Cette véritable chape de plomb s’explique enfin par l’attitude des autorités algériennes qui accèdent au pouvoir en 1962. La manifestation du 17 octobre 1961 avait été organisée par la fédération de France du FLN. "Cette entité était très importante parce qu’elle collectait les fonds pour la guerre de libération, raconte Gilles Manceron. Mais, elle avait sa propre histoire, qui s’ancre dans un long passé d’immigration algérienne depuis les années 1920. Au moment de l’indépendance, la fédération est hostile au pouvoir qui se met en place avec Boumediene et Ben Bella, car elle estime qu’elle n’a pas fait sept ans de guerre pour avoir un pouvoir militaire dans l’Algérie indépendante". En 1962, les acteurs de cette fédération de France sont donc marginalisés par les autorités en place qui occulteront elles-mêmes ce massacre pendant de nombreuses années.

Une mémoire encore taboue

Se pose alors la question même de la répression de cette marche pacifique. Pourquoi ce déferlement de violence alors que les négociations entre le général de Gaulle et les forces algériennes avançaient   ? "Le général de Gaulle avait cédé sur une question qui bloquait   : celle du Sahara. Les négociations avaient repris, mais dans le gouvernement un certain nombre de ministres, dont Michel Debré, n’étaient pas d’accord avec cette indépendance voulue par le président, rappelle l’historien. Le Premier ministre a des soutiens : il a réussi à remplacer le ministre de l’Intérieur par Roger Frey, partisan de la répression, et, il a depuis 1958 en Maurice Papon un auxiliaire zélé. Il va utiliser la seule arme qui lui restait : le maintien de l’ordre en France". Le chef du gouvernement, hostile à la paix, a donc "tenté de peser sur les négociations en tendant les choses au maximum avec la fédération de France du FLN".

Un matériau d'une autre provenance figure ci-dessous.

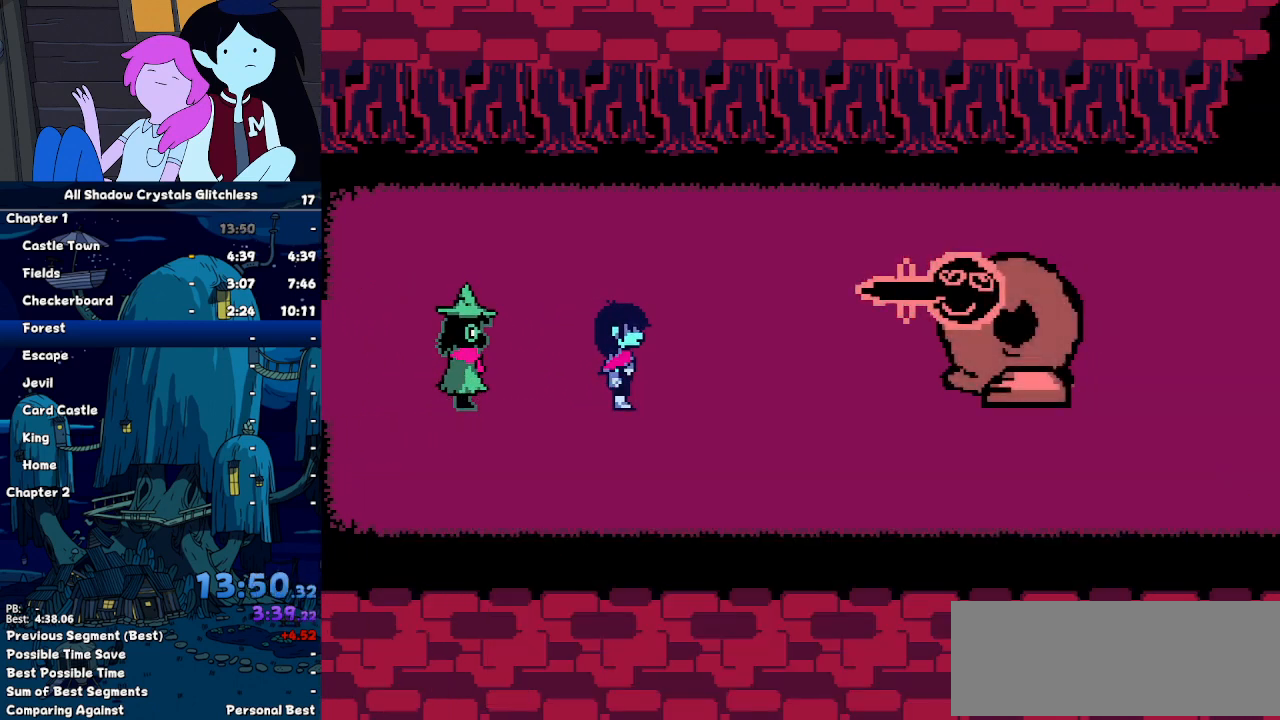
{"keys": ["return"], "events": [[33, "return", "down"], [33, "z", "up"], [133, "return", "up"], [133, "z", "down"], [200, "return", "down"], [200, "z", "up"], [233, "return", "up"], [300, "z", "down"], [333, "return", "down"], [333, "z", "up"], [433, "return", "up"], [433, "z", "down"], [500, "return", "down"], [500, "z", "up"]]}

Cinquante-six ans après, le massacre du 17 octobre 1961 reste tabou. En Algérie, si les médias ont commencé à faire écho aux rassemblements organisés sur le pont Saint-Michel à partir des années 1980, l’omerta était encore bien présente. "Comme c’est souvent le cas dans les grands drames de l’histoire, la génération qui en est victime est plutôt amenée à se taire parce que c’est un traumatisme qu’il faut surmonter. Sa préoccupation, étant pauvre et peu scolarisée, était de survivre du mieux possible, d’éduquer les enfants et pour le reste silence, y compris à l’intérieur des familles". Un silence que les générations suivantes ont fini par décrypter. Créée à la fin des années 1980, l’association "Au nom de la mémoire" de Mehdi Lallaoui et Samia Messaoudi a notamment fait un immense travail de recueil de témoignages, de photographies et documentaire. "Aujourd’hui, l’immigration de deuxième voire troisième génération demande des comptes. C’est un facteur de résurgence de la mémoire".

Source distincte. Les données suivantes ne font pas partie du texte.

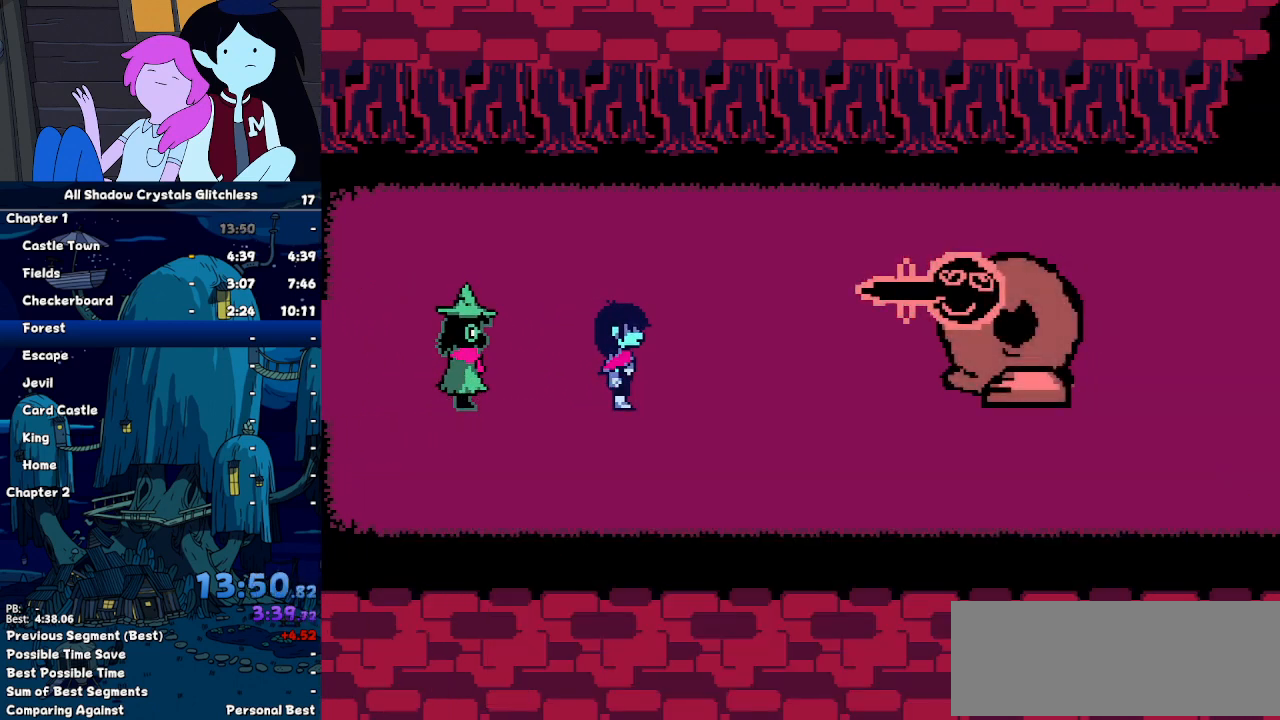
{"keys": ["return"], "events": [[67, "return", "up"], [100, "z", "down"], [167, "return", "down"], [167, "z", "up"], [267, "return", "up"], [267, "z", "down"], [300, "z", "up"], [333, "return", "down"], [400, "return", "up"], [400, "z", "down"], [433, "return", "down"], [433, "z", "up"]]}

Un candidat Macron "courageux" lance un pavé dans la mare

L’attente est donc grande. En 2011, le président François Hollande a ouvert la voie à un changement de paradigme. "Le 17 octobre 1961, des Algériens qui manifestaient pour le droit à l'indépendance ont été tués lors d'une sanglante répression, avait reconnu le chef de l’État dans un communiqué de l'Élysée. La République reconnaît avec lucidité ces faits. Cinquante et un ans après cette tragédie, je rends hommage à la mémoire des victimes." Un geste important qui s’explique par un changement de génération au sein de la classe politique française. "François Hollande et Emmanuel Macron font partie d’une génération qui n’a pas vécu les faits contrairement à Jacques Chirac ou François Mitterrand. Lors de sa campagne électorale Emmanuel Macron a fait des déclarations qu'il a confirmées à la veille du second tour. Il ne s’est pas exprimé en tant que président de la République, mais il a dit qu’il le ferait. On attend aujourd’hui qu’il confirme ce qu’il a dit   : la reconnaissance globale de la colonisation comme un fait contradictoire avec les valeurs de la République", souligne le signataire de la lettre du Collectif 17-octobre 1961.

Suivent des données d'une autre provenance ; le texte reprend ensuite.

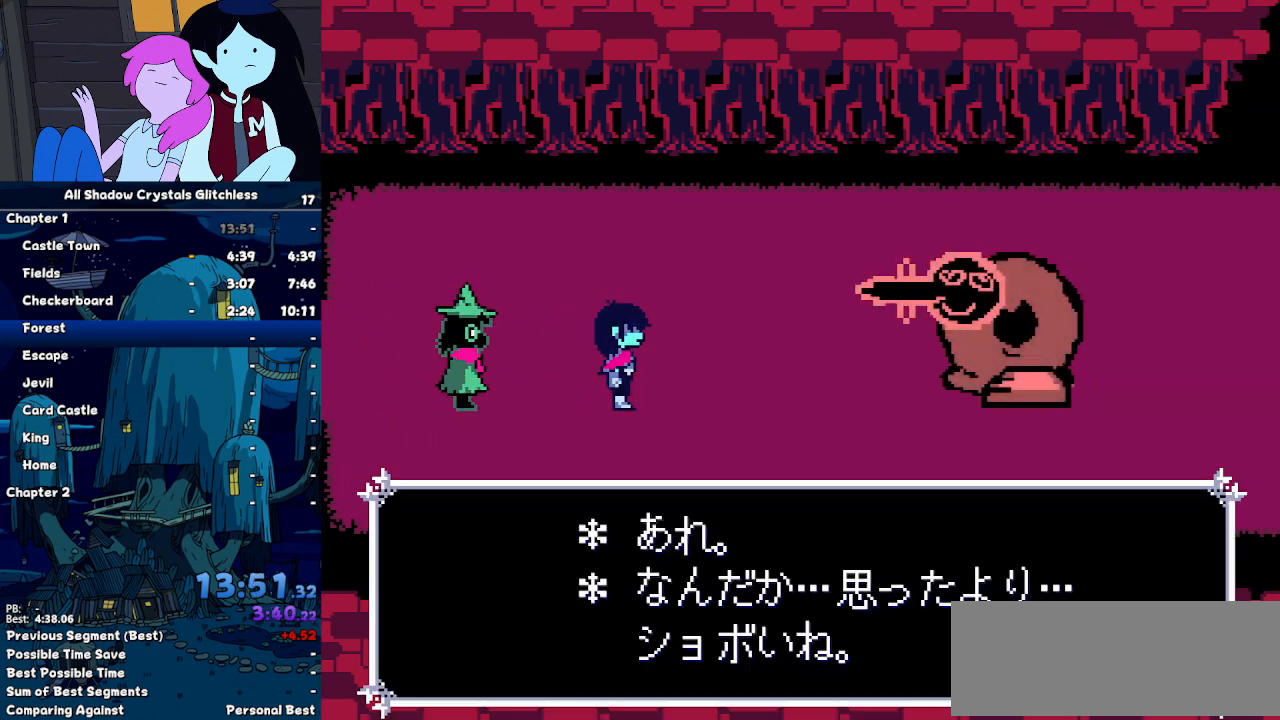
{"keys": ["z"], "events": [[33, "return", "up"], [33, "z", "down"], [133, "return", "down"], [133, "z", "up"], [233, "return", "up"], [233, "z", "down"], [267, "return", "down"], [267, "z", "up"], [367, "return", "up"], [367, "z", "down"], [400, "return", "down"], [400, "z", "up"], [500, "return", "up"], [500, "z", "down"]]}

Une décision qui s’avèrerait courageuse au regard de l'état de l'opinion. "Depuis la fin de la guerre d'Algérie, la nostalgie coloniale se renforce . Il y a eu pourtant beaucoup de prises de conscience de l’impasse à laquelle avait conduit cette politique. La droite a recollé les morceaux, alors qu’elle s’était profondément divisée idéologiquement, voire au sein même du pouvoir comme le montre la position de Michel Debré. Quant à la gauche, elle a beaucoup de choses à revisiter dans son histoire. Elle n’a pas fait le travail nécessaire de retour sur l’idéologie coloniale et le passé".

Aujourd’hui, la glorification de la colonisation n’est plus l’apanage de l’extrême droite. En 2006, Jacques Chirac a supprimé le l’article 4 de la loi du 23 février 2005 qui reconnaissait "le rôle positif de la présence française outre-mer, notamment en Afrique du Nord". En 2012, Nicolas Sarkozy, jouant son va-tout pour un second mandat, a appuyé sur cette corde sensible, mais ô combien glissante. "La société française n’a pas fait le travail. C’est difficile. Alors, il faut être courageux pour dire ce que Macron a dit en février à la télévision algérienne. Ça ne l’a pas trop handicapé pour la suite, mais je comprends qu’il réfléchisse à la manière de s’y prendre".

Si le président Macron confirme les promesses du candidat à l’élection présidentielle, il pourrait ainsi écrire une nouvelle page de l’histoire franco-algérienne. "En France, la société et les institutions n’ont pas fait l’examen de conscience de la République. C’est une entrave aux relations entre les deux pays. Côté algérien, le pouvoir peut facilement se réfugier derrière la mémoire de la colonisation pour s’exonérer des mécontentements divers. Cette revendication peut être instrumentalisée. Ça serait bien que le président Macron le fasse. Ça pourrait être une étape vers un apaisement dans les relations entre les deux pays".

Sollicité par France 24, l’Élysée n’a, pour l’heure, pas répondu à notre demande.